▶ _EXERCISE_
What is the number of lines in this listing that include the string "down"? Answer with that number by itself.

DATA SHOWN Start Marker

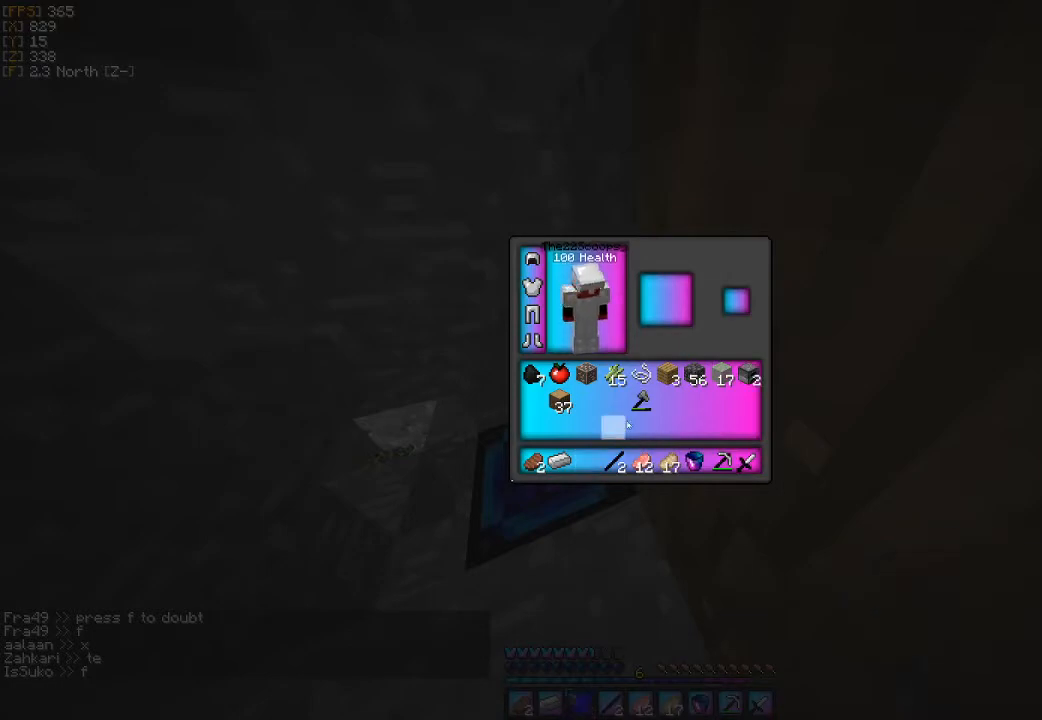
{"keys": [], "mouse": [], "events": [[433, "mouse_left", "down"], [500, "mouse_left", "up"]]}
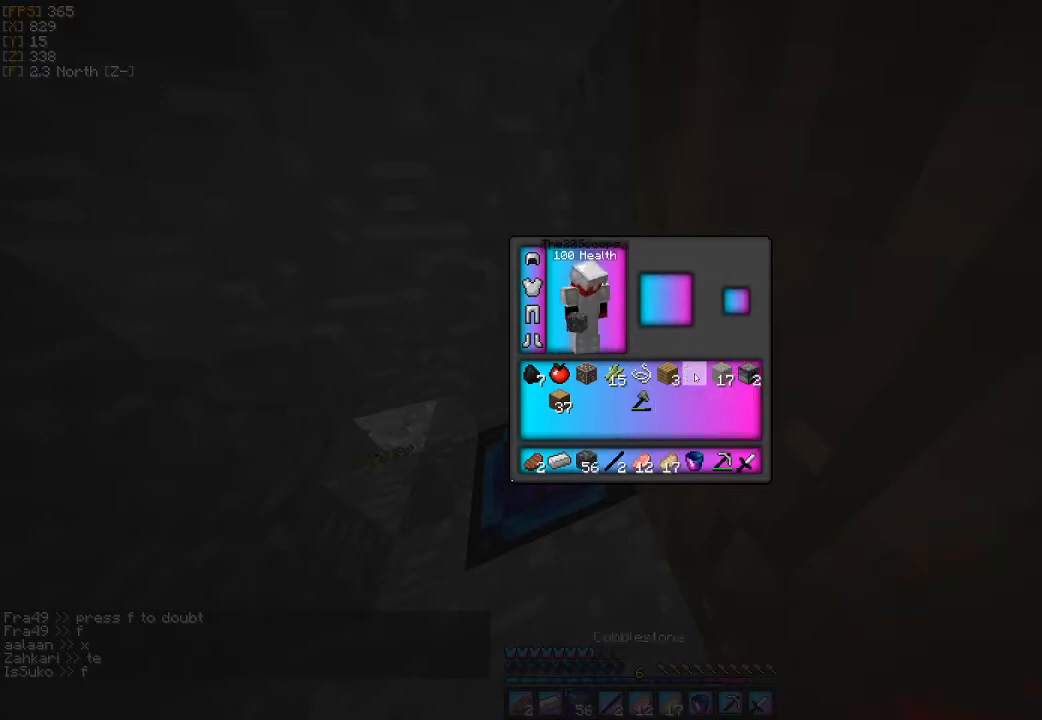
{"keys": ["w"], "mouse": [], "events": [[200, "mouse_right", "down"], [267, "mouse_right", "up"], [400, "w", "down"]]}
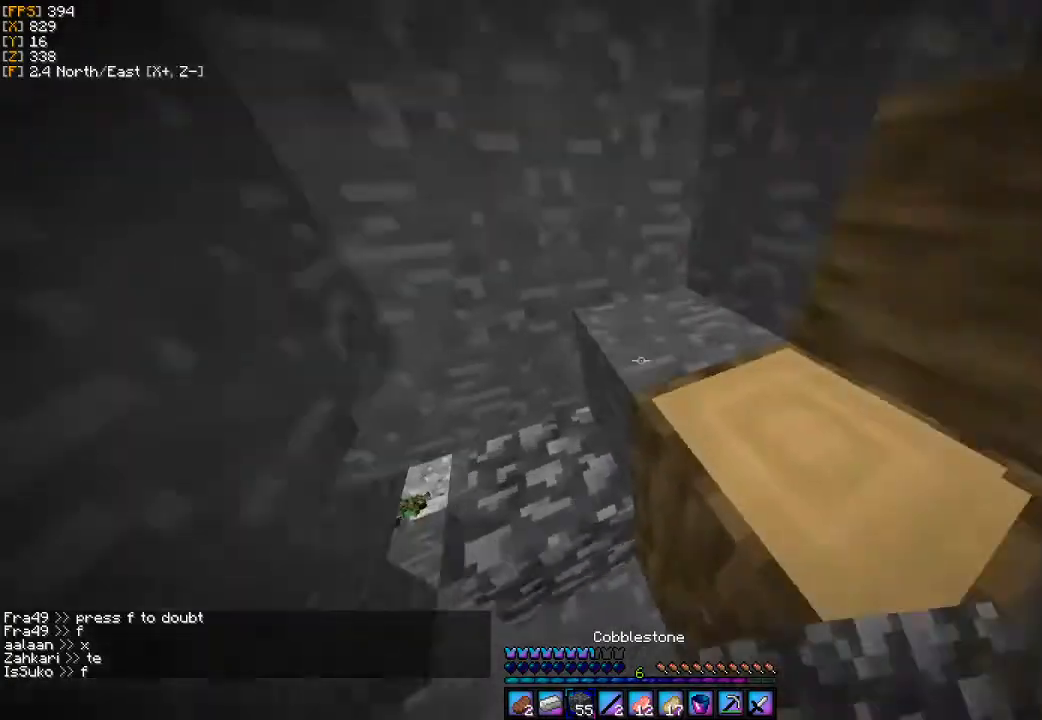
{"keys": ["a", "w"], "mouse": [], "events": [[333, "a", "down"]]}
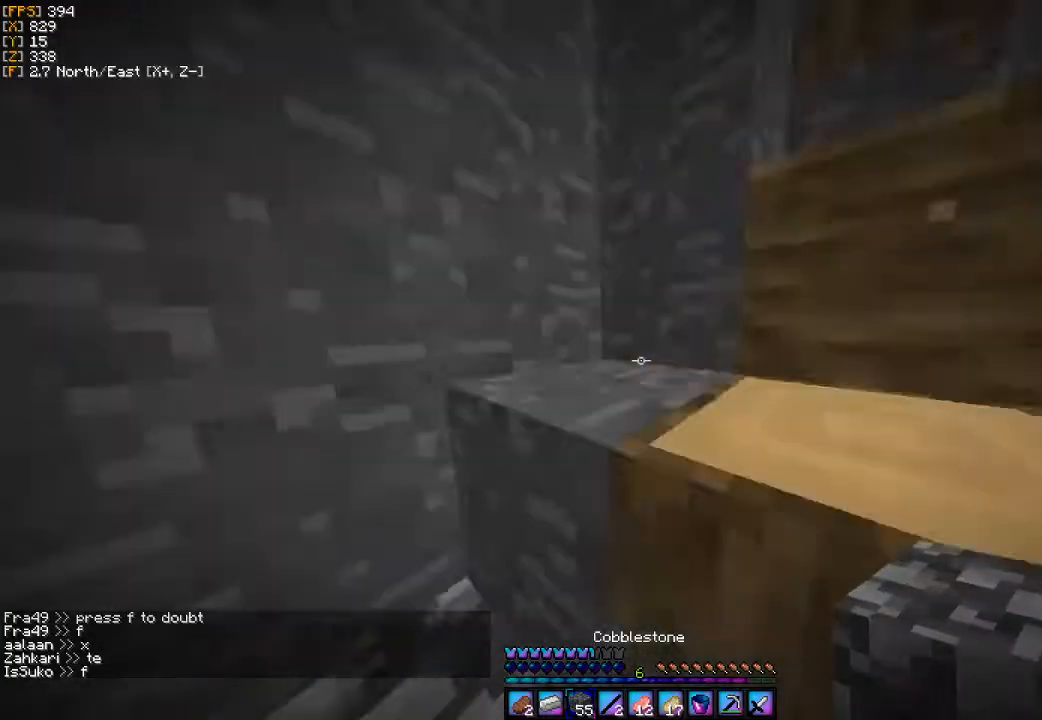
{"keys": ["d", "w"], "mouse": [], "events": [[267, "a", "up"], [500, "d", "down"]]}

DATA SHOWN End Marker
DATA SHOWN Start Marker

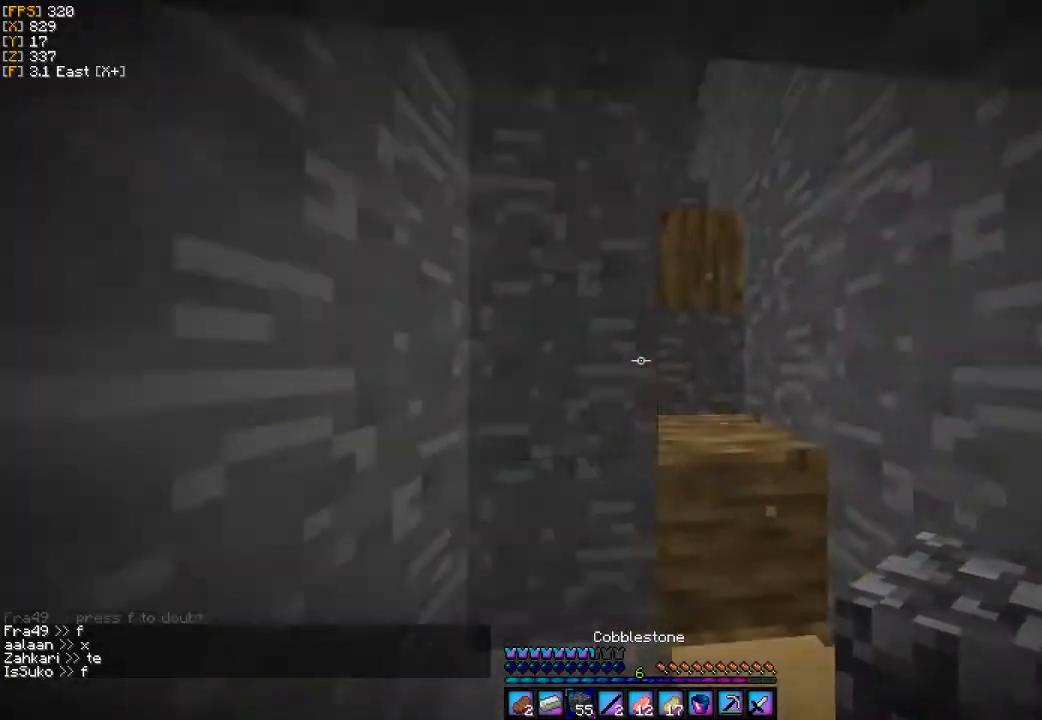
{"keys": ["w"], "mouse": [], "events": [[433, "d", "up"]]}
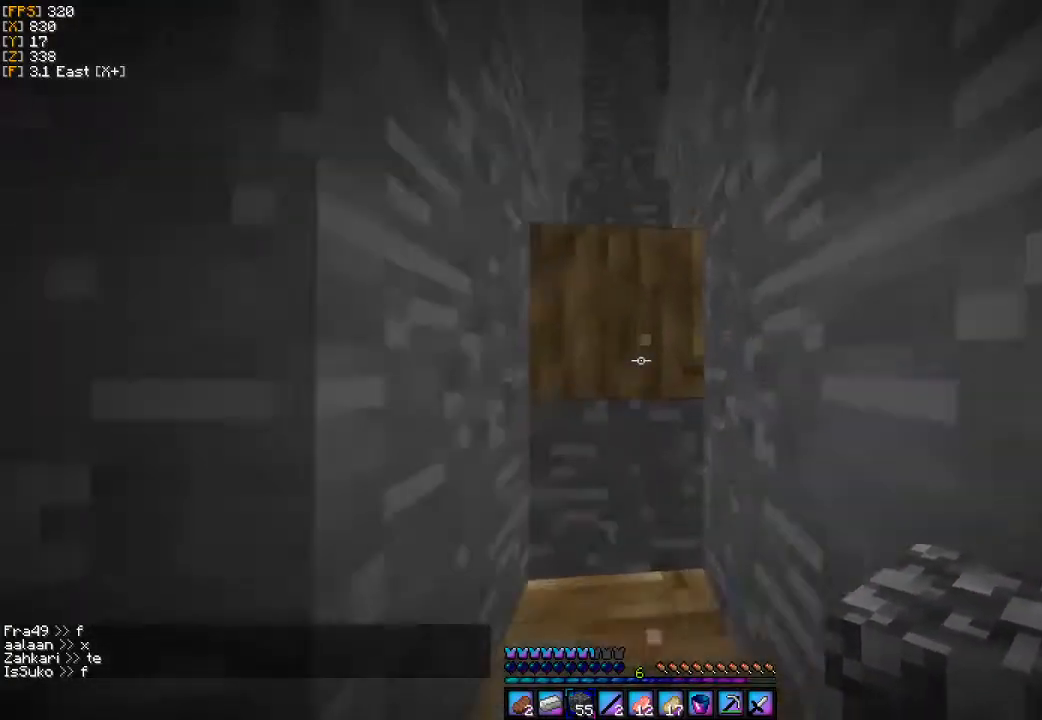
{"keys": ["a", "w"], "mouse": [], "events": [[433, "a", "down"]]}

DATA SHOWN End Marker

▶ _TASK SOLUTION_
5